There are several factors that can prevent the compiler from doing the optimizations that we want it to do. It is important for the programmer to be aware of these obstacles and to know how to avoid them. Some important obstacles to optimization are discussed below.
Cannot optimize across modules
The compiler does not have information about functions in other modules than the one it is compiling. This prevents it from making optimizations across function calls. Example:
// Example 8.20 module1.cpp int Func1(int x) { return x*x + 1; } module2.cpp int Func2() { int a = Func1(2); ... }
If Func1 and Func2 were in the same module then the compiler would be able do function inlining and constant propagation and reduce a to the constant 5. But the compiler does not have the necessary information about Func1 when compiling module2.cpp.

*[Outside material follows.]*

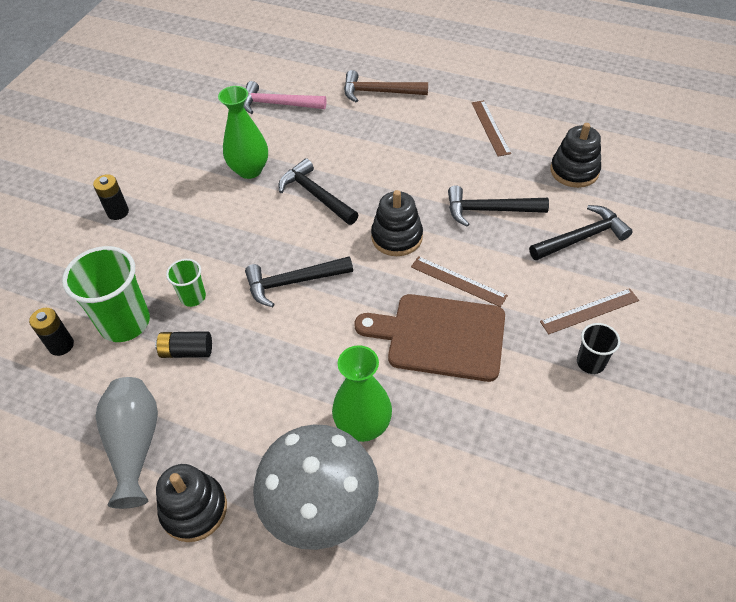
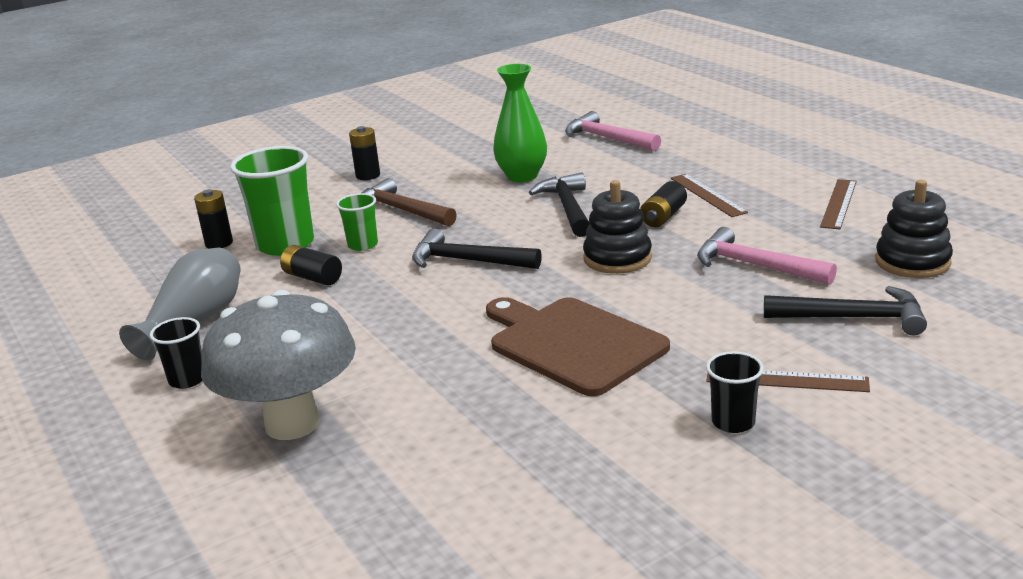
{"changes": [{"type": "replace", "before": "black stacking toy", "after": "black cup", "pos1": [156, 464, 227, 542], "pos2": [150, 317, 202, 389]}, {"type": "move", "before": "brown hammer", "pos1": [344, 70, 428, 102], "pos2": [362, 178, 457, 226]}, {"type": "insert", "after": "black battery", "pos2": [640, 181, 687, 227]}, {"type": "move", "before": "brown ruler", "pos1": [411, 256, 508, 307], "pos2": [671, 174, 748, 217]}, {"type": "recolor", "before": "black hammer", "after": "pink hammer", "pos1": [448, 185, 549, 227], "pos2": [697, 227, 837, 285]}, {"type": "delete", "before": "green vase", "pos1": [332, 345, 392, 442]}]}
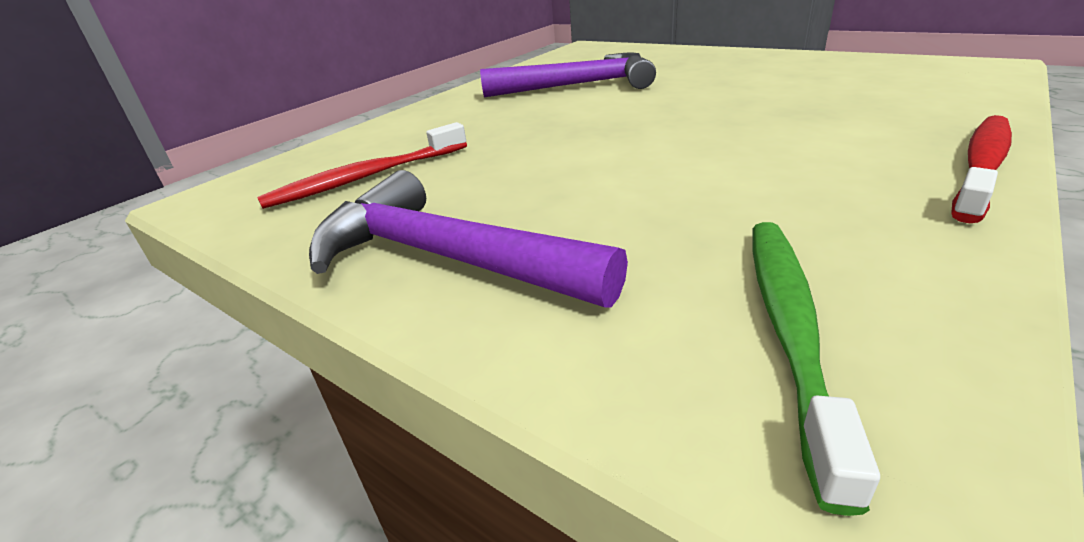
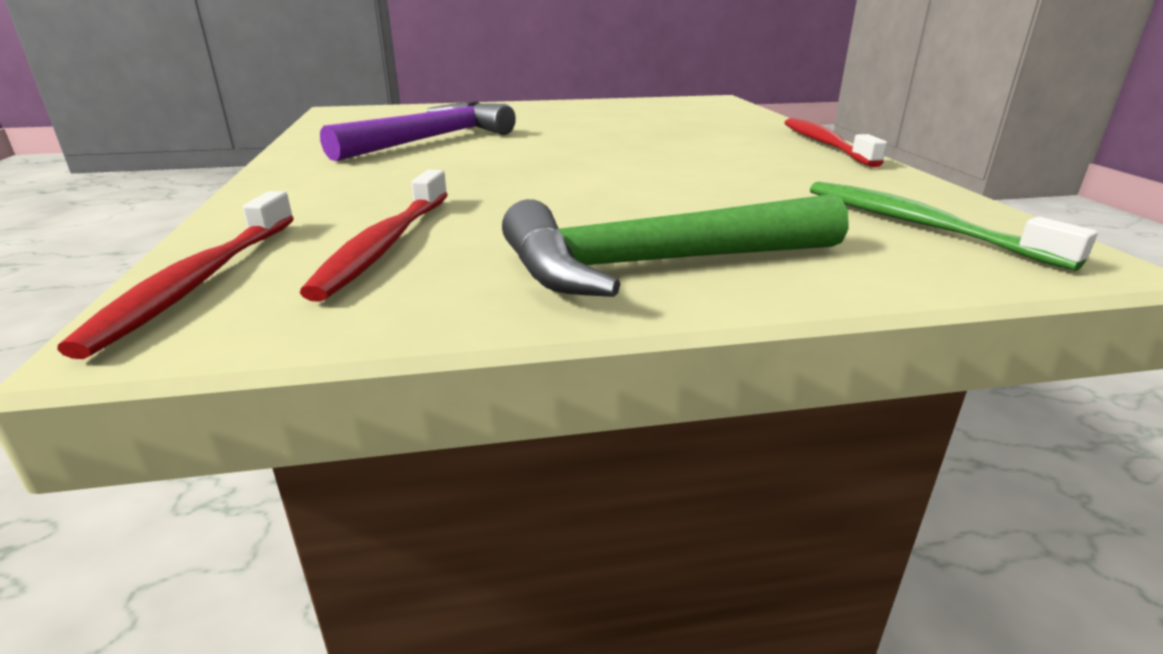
{"changes": [{"type": "insert", "after": "red toothbrush", "pos2": [57, 191, 294, 359]}, {"type": "recolor", "before": "purple hammer", "after": "green hammer", "pos1": [309, 170, 628, 308], "pos2": [502, 194, 848, 297]}]}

The simplest way to solve this problem is to combine the multiple .cpp modules into one by means of #include directives. This is sure to work on all compilers. Some compilers have a feature called whole program optimization, which will enable optimizations across
modules (See page 83).
Pointer aliasing
When accessing a variable through a pointer or reference, the compiler may not be able to completely rule out the possibility that the variable pointed to is identical to some other variable in the code. Example:
// Example 8.21
void Func1 (int a[], int * p) { int i; for (i = 0; i < 100; i++) { a[i] = *p + 2; } } void Func2() { int list[100]; Func1(list, &list[8]); }
Here, it is necessary to reload *p and calculate *p+2 a hundred times because the value pointed to by p is identical to one of the elements in a[] which will change during the loop. It is not permissible to assume that *p+2 is a loop-invariant code that can be moved out of the loop. Example 8.21 is indeed a very contrived example, but the point is that the compiler cannot rule out the theoretical possibility that such contrived examples exist. Therefore the compiler is prevented from assuming that *p+2 is a loop-invariant expression that it can move outside the loop.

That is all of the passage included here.